Qué harás.
(1) Según el texto sobre don Adolfo, ¿cuántos documentos legislativos se promulgaron en las dos décadas que recoge el volumen?
(2) Reproduce el pasaje del texto sobre don Adolfo que empieza en "No seré yo quien" y acaba en "Eduardo Muñoz Jiménez.".

Y ahora toca hablar de don Adolfo

Monseñor Adolfo González Montes.
Monseñor Adolfo González Montes.

No seré yo quien diga que continúa la serie del “malditismo” episcopal hispano, que es como el episcopologio justiciado contemporáneo, en homenaje a mi admirado Lamberto de Echeverría.

Sólo constatar que hace unos días recibí un paquete con un volumen de 1204 páginas titulado “Legislación diocesana de la Iglesia de Almería 2002-2021”, edición a cargo de monseñor Adolfo González Montes y Eduardo Muñoz Jiménez.

Noble y santo, y quizá también infructuoso, empeño de don Adolfo. Lo escrito, escrito está y permanece. Una forma de sintetizar sus casi veinte años de pontificado en Almería, en un tiempo como el nuestro en el que predomina el paradigma de lo líquido, de lo que cambia, de lo que fluye.

Y la ley, ya se sabe, incluso la ley de la Iglesia, habla de lo que permanece, de lo estable, de los consolidado. 

Está claro que no se puede limitar el pontificado de don Adolfo a lo que se lee y se imagina uno como trasfondo en este libro.

Estamos hablando de 289 documentos legislativos promulgados en dos décadas que configuran la legislación particular de la diócesis.

Por cierto que, si no mal recuerdo, este libro, financiado con la ayuda de la Diputación de Almería y de la Asociación Socioeducativa Cultural “La Llave de Almería” para su distribución, fue presentado no hace mucho por monseñor Juan Ignacio Arrieta Ochoa de Chinchetru, obispo secretario del Dicasterio para los Textos Legislativos de la Iglesia, y por el profesor y doctor Miguel Campo Ibáñez, jesuita y vicedecano de la Facultad de Derecho Canónico de la Universidad Pontificia Comillas de Madrid. No creo que sean como el Yin y el Yang de esta historia. 

¿Sobre qué ámbitos se legisló en esa etapa de esa Iglesia? A tenor del índice, sobre todos o casi todos, sobre todo lo que se movía, sobre todo lo que tenía relevancia. También, y no en menor medida, sobre la economía. Bueno, sobre todo, no, porque falta legislar sobre los medios de comunicación, se entiende, de la Iglesia.

Me apuesto caña y pincho de tortilla, como decía el ínclito Luis Herrero, a que no ha habido diócesis en el mundo con tanta potencia legislativa.

 

No me sean mal pensados, que nos conocemos, y no me pregunten para qué ha servido. Estoy convencido de que, no ahora, sino en un futuro, alguien abrirá este volumen y escribirá la historia. Una historia quizá desconocida, una historia de un derecho que es vida, que partía de la vida o que ayudaba a la vida.

Datos extraídos.
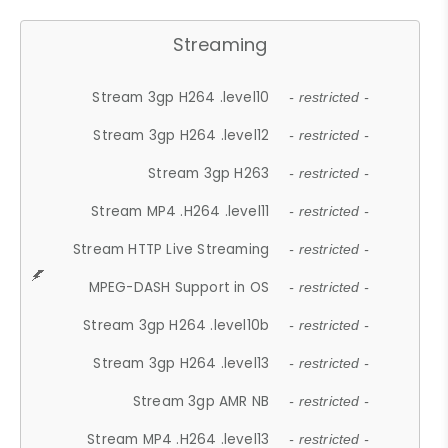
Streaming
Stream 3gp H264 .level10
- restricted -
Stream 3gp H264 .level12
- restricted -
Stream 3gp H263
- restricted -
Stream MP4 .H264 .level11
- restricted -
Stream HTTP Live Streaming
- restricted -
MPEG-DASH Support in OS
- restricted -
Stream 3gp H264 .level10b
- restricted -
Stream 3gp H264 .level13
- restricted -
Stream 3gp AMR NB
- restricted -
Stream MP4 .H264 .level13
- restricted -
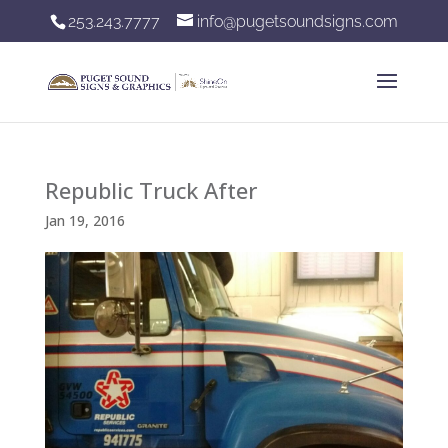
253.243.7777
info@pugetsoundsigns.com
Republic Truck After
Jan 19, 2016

Respuestas del ejercicio.
(1) 289 documentos legislativos.

(2)
No seré yo quien diga que continúa la serie del “malditismo” episcopal hispano, que es como el episcopologio justiciado contemporáneo, en homenaje a mi admirado Lamberto de Echeverría.

Sólo constatar que hace unos días recibí un paquete con un volumen de 1204 páginas titulado “Legislación diocesana de la Iglesia de Almería 2002-2021”, edición a cargo de monseñor Adolfo González Montes y Eduardo Muñoz Jiménez.